Dataset excerpts:
↓↓↓
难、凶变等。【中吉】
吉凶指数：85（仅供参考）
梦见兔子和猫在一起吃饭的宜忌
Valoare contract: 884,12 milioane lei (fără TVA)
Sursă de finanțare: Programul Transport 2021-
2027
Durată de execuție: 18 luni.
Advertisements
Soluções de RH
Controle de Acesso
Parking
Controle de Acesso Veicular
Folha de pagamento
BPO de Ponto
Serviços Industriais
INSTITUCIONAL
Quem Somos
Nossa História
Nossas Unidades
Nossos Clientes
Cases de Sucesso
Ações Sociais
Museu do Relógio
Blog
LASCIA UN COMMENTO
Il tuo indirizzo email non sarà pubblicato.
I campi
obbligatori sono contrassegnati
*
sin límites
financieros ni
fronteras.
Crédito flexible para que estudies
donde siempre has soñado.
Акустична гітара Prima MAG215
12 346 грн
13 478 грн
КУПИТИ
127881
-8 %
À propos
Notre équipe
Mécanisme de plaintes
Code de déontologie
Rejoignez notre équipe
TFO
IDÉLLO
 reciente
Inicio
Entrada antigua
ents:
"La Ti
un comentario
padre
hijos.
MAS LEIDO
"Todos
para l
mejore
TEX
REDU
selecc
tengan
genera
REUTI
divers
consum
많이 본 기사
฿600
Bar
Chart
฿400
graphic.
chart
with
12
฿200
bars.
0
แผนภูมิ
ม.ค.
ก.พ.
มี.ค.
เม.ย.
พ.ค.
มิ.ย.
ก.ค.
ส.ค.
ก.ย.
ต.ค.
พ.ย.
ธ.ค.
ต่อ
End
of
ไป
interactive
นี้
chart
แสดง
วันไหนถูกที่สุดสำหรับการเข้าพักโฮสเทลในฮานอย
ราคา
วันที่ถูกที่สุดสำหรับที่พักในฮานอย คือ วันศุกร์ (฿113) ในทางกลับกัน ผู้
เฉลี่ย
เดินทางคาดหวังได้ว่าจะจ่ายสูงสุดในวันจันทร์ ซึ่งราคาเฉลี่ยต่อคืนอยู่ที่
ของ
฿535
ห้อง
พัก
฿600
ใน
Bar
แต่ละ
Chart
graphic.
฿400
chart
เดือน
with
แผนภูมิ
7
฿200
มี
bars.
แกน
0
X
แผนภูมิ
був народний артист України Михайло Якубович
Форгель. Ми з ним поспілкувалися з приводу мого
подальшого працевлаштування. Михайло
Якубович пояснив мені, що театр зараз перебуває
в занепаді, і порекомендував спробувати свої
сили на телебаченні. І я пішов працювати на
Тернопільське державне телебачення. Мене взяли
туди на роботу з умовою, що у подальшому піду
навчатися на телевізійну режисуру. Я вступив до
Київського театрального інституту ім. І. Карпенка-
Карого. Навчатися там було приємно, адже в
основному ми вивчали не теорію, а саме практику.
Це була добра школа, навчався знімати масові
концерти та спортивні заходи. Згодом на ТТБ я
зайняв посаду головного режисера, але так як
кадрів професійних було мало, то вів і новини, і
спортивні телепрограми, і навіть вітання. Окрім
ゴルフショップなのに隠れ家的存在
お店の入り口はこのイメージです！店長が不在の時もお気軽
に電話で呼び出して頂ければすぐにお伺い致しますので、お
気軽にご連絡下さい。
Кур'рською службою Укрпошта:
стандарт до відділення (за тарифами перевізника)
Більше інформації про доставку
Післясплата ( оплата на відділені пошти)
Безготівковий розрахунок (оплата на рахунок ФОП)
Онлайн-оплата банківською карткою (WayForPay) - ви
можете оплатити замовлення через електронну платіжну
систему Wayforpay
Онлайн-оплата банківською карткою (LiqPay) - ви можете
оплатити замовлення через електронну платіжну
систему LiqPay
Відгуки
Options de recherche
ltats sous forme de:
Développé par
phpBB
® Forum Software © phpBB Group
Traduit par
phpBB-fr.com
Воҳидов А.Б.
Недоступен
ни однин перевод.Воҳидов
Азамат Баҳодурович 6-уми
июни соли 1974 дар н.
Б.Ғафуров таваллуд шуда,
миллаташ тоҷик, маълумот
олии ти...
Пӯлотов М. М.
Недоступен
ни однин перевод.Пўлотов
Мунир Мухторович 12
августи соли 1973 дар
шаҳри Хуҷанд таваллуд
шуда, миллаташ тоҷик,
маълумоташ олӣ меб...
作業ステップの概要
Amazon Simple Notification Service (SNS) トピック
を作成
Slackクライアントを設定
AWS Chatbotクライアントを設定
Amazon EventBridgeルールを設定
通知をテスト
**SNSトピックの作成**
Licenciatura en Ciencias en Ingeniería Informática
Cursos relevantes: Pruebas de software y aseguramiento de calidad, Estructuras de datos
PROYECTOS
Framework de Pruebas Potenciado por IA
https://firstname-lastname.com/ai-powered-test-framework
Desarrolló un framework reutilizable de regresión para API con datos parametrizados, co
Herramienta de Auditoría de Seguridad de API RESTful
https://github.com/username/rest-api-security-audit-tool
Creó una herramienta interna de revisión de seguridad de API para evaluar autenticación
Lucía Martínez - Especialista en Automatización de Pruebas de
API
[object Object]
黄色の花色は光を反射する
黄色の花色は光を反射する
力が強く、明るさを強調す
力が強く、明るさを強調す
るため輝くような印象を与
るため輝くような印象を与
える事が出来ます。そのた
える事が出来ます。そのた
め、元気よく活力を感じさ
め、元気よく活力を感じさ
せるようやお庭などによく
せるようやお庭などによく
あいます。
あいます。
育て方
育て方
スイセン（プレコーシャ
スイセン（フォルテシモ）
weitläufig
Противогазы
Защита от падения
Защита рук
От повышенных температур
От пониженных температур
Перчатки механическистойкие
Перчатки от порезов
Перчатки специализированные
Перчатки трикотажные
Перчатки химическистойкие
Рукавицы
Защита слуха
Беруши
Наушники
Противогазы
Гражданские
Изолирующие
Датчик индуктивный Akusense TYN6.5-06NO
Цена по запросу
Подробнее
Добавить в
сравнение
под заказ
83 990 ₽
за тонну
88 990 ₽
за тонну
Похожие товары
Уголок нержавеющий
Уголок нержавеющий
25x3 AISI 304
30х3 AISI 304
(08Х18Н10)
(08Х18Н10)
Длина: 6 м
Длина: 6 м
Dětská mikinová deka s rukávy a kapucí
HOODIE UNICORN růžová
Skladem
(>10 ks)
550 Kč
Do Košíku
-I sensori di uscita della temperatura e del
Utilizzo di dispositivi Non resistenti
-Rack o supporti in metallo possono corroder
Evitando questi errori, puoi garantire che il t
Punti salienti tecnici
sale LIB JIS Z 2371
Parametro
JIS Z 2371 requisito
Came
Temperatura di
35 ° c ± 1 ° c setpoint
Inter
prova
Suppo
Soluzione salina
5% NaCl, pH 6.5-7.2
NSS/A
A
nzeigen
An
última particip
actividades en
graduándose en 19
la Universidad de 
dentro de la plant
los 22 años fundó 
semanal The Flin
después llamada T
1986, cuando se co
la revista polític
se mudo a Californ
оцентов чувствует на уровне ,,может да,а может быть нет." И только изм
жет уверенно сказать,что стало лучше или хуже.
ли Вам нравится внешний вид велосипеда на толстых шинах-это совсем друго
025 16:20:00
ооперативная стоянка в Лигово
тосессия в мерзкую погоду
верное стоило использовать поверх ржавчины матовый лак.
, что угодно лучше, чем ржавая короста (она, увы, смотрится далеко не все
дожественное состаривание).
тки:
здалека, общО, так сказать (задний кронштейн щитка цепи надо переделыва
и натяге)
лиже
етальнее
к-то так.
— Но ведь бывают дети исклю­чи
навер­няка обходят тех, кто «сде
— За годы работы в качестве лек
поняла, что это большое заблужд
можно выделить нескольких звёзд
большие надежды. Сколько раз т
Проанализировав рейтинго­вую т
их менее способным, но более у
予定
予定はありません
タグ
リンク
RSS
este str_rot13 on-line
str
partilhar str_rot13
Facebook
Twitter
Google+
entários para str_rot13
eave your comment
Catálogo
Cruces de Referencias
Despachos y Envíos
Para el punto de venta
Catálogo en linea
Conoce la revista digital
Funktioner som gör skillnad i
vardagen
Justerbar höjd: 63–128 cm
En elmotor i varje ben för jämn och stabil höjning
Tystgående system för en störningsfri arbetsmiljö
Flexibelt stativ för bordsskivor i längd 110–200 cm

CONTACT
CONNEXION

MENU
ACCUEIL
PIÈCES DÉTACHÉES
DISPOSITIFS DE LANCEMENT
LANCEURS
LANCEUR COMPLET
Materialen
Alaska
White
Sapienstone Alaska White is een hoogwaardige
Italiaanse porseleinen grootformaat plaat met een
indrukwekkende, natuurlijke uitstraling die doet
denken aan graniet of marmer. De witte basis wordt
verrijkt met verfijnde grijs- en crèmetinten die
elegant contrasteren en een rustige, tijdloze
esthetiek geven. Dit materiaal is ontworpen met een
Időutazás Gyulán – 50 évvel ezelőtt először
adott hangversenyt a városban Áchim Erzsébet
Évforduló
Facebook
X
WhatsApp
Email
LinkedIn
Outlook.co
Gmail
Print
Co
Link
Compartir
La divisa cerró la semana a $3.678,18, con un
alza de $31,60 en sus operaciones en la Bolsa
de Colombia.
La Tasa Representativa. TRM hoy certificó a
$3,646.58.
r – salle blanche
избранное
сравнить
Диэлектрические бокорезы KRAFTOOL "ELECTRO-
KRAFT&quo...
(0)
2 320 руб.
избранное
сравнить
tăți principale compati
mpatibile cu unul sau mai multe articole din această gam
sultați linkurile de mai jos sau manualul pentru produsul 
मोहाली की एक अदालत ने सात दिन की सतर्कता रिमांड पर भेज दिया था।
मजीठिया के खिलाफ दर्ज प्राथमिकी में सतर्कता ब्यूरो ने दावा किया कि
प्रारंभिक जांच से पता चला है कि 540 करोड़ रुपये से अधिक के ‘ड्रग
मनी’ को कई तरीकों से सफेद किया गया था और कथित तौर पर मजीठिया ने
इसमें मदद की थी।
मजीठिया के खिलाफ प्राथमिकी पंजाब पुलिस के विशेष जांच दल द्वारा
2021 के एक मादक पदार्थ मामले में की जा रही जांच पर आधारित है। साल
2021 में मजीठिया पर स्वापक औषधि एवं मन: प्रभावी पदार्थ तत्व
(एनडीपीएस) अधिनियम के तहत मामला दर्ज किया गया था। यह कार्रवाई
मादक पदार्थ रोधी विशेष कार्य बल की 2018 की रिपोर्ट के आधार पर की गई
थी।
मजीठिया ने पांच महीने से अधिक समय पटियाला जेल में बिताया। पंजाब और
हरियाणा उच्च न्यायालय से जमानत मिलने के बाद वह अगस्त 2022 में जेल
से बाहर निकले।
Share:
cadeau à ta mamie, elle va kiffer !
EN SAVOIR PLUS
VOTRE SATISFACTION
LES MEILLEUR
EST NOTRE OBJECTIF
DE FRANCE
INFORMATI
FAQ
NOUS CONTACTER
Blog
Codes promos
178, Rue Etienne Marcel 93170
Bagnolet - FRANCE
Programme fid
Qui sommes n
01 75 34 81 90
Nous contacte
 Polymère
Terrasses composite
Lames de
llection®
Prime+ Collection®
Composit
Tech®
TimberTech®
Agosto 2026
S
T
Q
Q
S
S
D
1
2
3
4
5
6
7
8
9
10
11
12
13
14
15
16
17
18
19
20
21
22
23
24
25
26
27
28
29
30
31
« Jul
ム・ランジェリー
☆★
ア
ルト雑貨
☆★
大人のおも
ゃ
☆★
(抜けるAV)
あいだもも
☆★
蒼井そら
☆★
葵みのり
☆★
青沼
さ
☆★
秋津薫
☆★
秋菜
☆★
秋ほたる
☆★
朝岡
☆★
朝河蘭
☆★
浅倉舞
↑↑↑
EXERCISE REQUIREMENTS
Edit the records from the start through the line containing "навчатися на телевізійну" by replacing "Parking" with "Estacionamento", and give only those lines back with everything else unchanged.

EXERCISE SOLUTION
难、凶变等。【中吉】
吉凶指数：85（仅供参考）
梦见兔子和猫在一起吃饭的宜忌
Valoare contract: 884,12 milioane lei (fără TVA)
Sursă de finanțare: Programul Transport 2021-
2027
Durată de execuție: 18 luni.
Advertisements
Soluções de RH
Controle de Acesso
Estacionamento
Controle de Acesso Veicular
Folha de pagamento
BPO de Ponto
Serviços Industriais
INSTITUCIONAL
Quem Somos
Nossa História
Nossas Unidades
Nossos Clientes
Cases de Sucesso
Ações Sociais
Museu do Relógio
Blog
LASCIA UN COMMENTO
Il tuo indirizzo email non sarà pubblicato.
I campi
obbligatori sono contrassegnati
*
sin límites
financieros ni
fronteras.
Crédito flexible para que estudies
donde siempre has soñado.
Акустична гітара Prima MAG215
12 346 грн
13 478 грн
КУПИТИ
127881
-8 %
À propos
Notre équipe
Mécanisme de plaintes
Code de déontologie
Rejoignez notre équipe
TFO
IDÉLLO
 reciente
Inicio
Entrada antigua
ents:
"La Ti
un comentario
padre
hijos.
MAS LEIDO
"Todos
para l
mejore
TEX
REDU
selecc
tengan
genera
REUTI
divers
consum
많이 본 기사
฿600
Bar
Chart
฿400
graphic.
chart
with
12
฿200
bars.
0
แผนภูมิ
ม.ค.
ก.พ.
มี.ค.
เม.ย.
พ.ค.
มิ.ย.
ก.ค.
ส.ค.
ก.ย.
ต.ค.
พ.ย.
ธ.ค.
ต่อ
End
of
ไป
interactive
นี้
chart
แสดง
วันไหนถูกที่สุดสำหรับการเข้าพักโฮสเทลในฮานอย
ราคา
วันที่ถูกที่สุดสำหรับที่พักในฮานอย คือ วันศุกร์ (฿113) ในทางกลับกัน ผู้
เฉลี่ย
เดินทางคาดหวังได้ว่าจะจ่ายสูงสุดในวันจันทร์ ซึ่งราคาเฉลี่ยต่อคืนอยู่ที่
ของ
฿535
ห้อง
พัก
฿600
ใน
Bar
แต่ละ
Chart
graphic.
฿400
chart
เดือน
with
แผนภูมิ
7
฿200
มี
bars.
แกน
0
X
แผนภูมิ
був народний артист України Михайло Якубович
Форгель. Ми з ним поспілкувалися з приводу мого
подальшого працевлаштування. Михайло
Якубович пояснив мені, що театр зараз перебуває
в занепаді, і порекомендував спробувати свої
сили на телебаченні. І я пішов працювати на
Тернопільське державне телебачення. Мене взяли
туди на роботу з умовою, що у подальшому піду
навчатися на телевізійну режисуру. Я вступив до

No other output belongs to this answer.